The report by the Texas Department of Motor Vehicles said a total of 6.7 million temporary tags were printed in Harris County between 2016 to 2021. But only 3.2 million legit title and registration transactions were processed over those six years.

Hidalgo said they already knew the counterfeit tags were causing problems, but the report offers "disturbing proof" of just how bad the problem is.

It's become a lucrative enterprise for fake car dealers selling the paper tags online to drivers who want to avoid inspections, toll fees or worse.

"It's a venue for criminal elements to be able to get away undetected or with less detection," Hidalgo said.

Harris County launched a "Tag, You're It" enforcement initiative a few months ago that led to several arrests.

A new bill passed by the state in June also authorizes the DMV to limit the number of paper tags a dealership can print.

Hidalgo said more needs to be done at the state level to close the remaining Texas Department of Motor Vehicles loopholes that allow fake dealerships to print and sell the fake tags.

"The key message here is a local solution is not enough.
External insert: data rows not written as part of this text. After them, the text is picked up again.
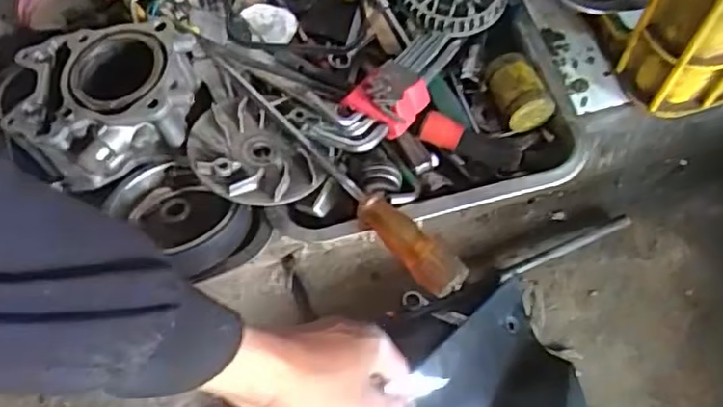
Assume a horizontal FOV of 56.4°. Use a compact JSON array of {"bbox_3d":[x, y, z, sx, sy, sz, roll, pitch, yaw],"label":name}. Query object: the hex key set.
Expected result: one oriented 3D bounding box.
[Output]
[{"bbox_3d":[0.029,-0.096,0.538,0.064,0.043,0.152,33,57,15],"label":"hex key set"}]

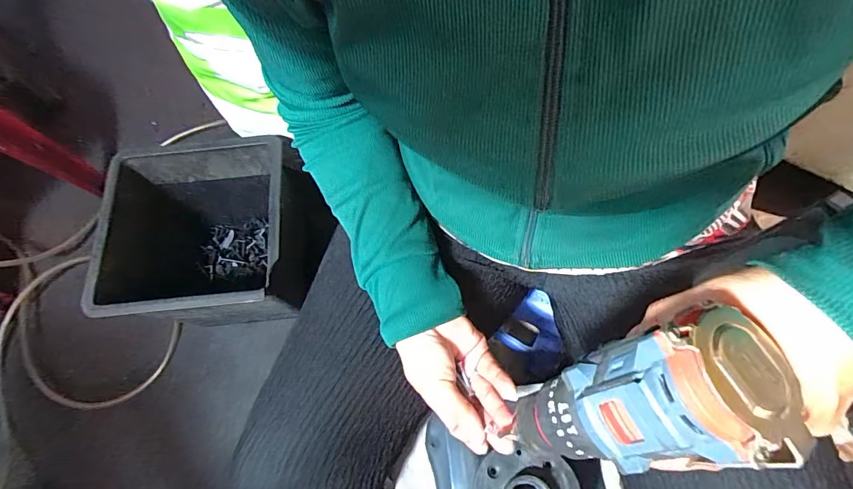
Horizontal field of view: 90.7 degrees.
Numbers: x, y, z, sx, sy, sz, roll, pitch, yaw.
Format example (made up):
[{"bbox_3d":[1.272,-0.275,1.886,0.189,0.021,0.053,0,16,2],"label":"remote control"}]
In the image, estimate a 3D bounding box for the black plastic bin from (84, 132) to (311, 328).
[{"bbox_3d":[-0.337,-0.001,0.699,0.269,0.231,0.283,-6,67,1],"label":"black plastic bin"}]

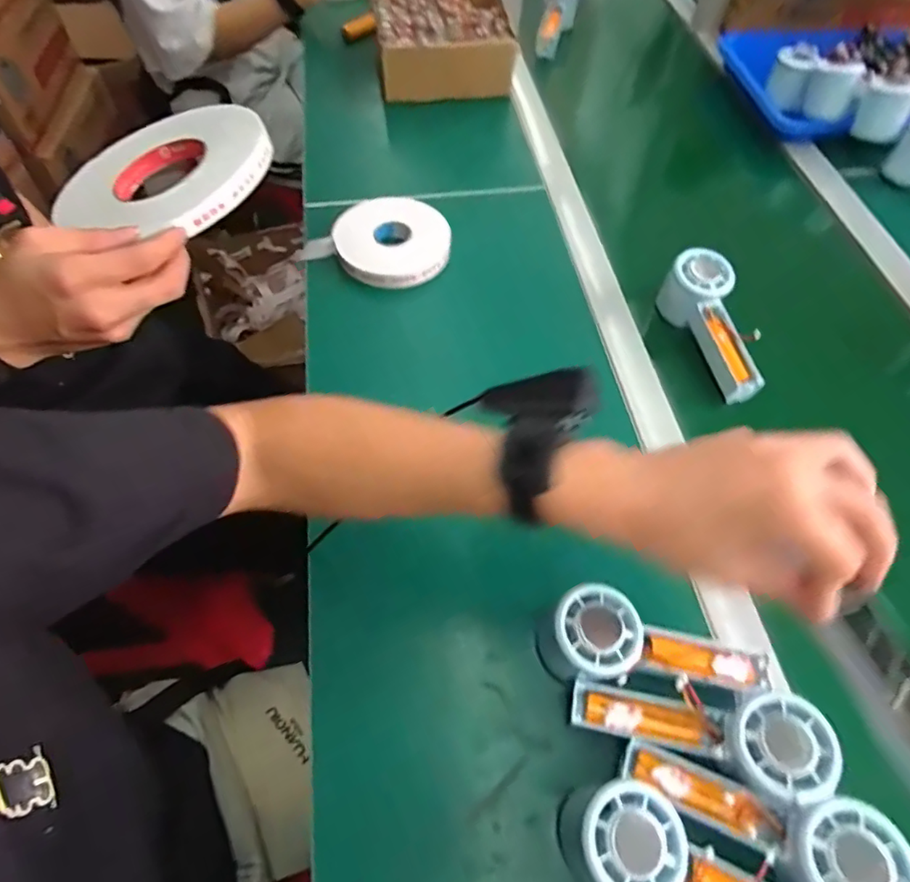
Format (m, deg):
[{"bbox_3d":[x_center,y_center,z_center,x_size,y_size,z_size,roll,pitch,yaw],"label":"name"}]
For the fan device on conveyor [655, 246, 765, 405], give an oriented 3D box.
[{"bbox_3d":[0.253,-0.110,0.552,0.054,0.061,0.154,-14,72,-10],"label":"fan device on conveyor"}]

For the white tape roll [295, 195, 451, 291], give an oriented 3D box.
[{"bbox_3d":[-0.079,-0.228,0.636,0.144,0.029,0.144,1,58,-1],"label":"white tape roll"}]

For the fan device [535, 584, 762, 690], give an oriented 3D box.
[{"bbox_3d":[0.136,0.145,0.383,0.151,0.059,0.052,12,58,5],"label":"fan device"}]

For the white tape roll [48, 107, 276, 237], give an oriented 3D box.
[{"bbox_3d":[-0.218,-0.209,0.431,0.167,0.017,0.149,12,63,22],"label":"white tape roll"}]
We need statewide support over and above what has already been done to solve this statewide problem," Hidalgo said.

Texas lawmakers search for solutions

More help from the state could be just around the corner. Texas lawmakers on Tuesday began hearing arguments on paper license plates aimed at stopping scammers.

The Texas House Transportation Committee is scheduled to tackle the issue first. The Senate is expected to hold additional hearings in the coming weeks.

The head of the Texas Department of Motor Vehicles in February resigned amid pressure on the agency to address security vulnerabilities that have allowed criminals to create and sell hundreds of thousands of fake paper license plates.

Whitney Brewster announced her resignation at the time but did not directly address the issue surrounding the sale of fake license plates.

“I understand the frustrations of our stakeholders to the problems and evolving situations we are working daily to resolve,” Brewster said in a statement on Feb. 7. “Often the hardest thing to do as a public servant leader is to step back and accept that you have done everything you can and that it might be time to allow new leadership to take the reins.”

DMV cracks down on dealers

The Texas DMV has acted against dealers it said are abusing the system.

Records obtained by KHOU 11 News show that the agency revoked the license to print tags from 34 Texas dealers from the start of 2021 through the last week of February. Many of them were in Houston.

According to HPD’s Auto Theft Task Force, the DMV has put new limits on the number of tags a single dealer can print each month and made it easier to quickly shut down dealers for fraud.

Lone Star State called 'laughingstock of paper plates'

“Texas is the laughingstock of paper plates in the United States,” Vidor Police Capt. Edward Martin said.

Martin, who is also an executive board member of the Combined Law Enforcement Associations of Texas, said he’s been following this issue for years.

"These people have direct access to the Texas DMV e-licensing system. It's the same tag. It's just issued illegally,” Martin said.

Martin said there is no vetting process in place.

“I can go in and put last name Smith first name John from Timbuktu, United States. They'll take it. They don't vet you. They don't want to know if you're a living human being,” he said.

Local and state leaders hope changes in the law will help put the brakes on these tag dealers.

The Texas Tribune contributed to this report.